# Input
▶
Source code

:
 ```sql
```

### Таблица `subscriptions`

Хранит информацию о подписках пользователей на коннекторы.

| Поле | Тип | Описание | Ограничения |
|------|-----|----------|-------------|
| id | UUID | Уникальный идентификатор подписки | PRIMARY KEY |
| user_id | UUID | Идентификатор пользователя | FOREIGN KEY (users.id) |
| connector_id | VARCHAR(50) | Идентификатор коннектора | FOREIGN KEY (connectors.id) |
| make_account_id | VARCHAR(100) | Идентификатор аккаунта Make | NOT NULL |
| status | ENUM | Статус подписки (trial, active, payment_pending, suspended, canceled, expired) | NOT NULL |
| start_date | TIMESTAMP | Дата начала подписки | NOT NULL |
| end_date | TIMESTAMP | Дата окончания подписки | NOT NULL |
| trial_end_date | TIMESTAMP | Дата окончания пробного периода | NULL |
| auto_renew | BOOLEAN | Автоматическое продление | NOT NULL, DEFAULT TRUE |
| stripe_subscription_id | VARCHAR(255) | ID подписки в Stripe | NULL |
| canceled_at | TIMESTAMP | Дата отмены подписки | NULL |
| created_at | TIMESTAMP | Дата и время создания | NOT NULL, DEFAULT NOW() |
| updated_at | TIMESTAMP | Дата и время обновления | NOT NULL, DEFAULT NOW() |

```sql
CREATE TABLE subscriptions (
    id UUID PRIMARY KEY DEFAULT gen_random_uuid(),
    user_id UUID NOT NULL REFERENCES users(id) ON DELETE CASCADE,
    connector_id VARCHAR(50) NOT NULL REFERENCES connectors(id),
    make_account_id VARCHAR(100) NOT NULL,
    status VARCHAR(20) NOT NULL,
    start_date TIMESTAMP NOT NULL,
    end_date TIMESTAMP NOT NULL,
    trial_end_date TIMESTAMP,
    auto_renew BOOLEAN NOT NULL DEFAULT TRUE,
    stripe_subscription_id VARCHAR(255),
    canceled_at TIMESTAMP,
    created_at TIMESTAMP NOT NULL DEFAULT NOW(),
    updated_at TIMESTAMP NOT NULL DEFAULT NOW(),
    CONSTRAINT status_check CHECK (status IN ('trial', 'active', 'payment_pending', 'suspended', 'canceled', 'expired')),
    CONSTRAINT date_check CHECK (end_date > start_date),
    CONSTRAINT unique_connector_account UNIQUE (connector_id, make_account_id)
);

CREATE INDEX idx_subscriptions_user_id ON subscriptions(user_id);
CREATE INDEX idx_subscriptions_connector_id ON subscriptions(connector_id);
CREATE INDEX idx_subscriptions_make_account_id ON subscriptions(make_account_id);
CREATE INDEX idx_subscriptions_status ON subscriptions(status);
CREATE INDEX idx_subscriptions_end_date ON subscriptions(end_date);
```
◀
# Directions for this task
Determine the number of lines in the data that include the word "active", and provide that number without comment.

# Result for this exercise
2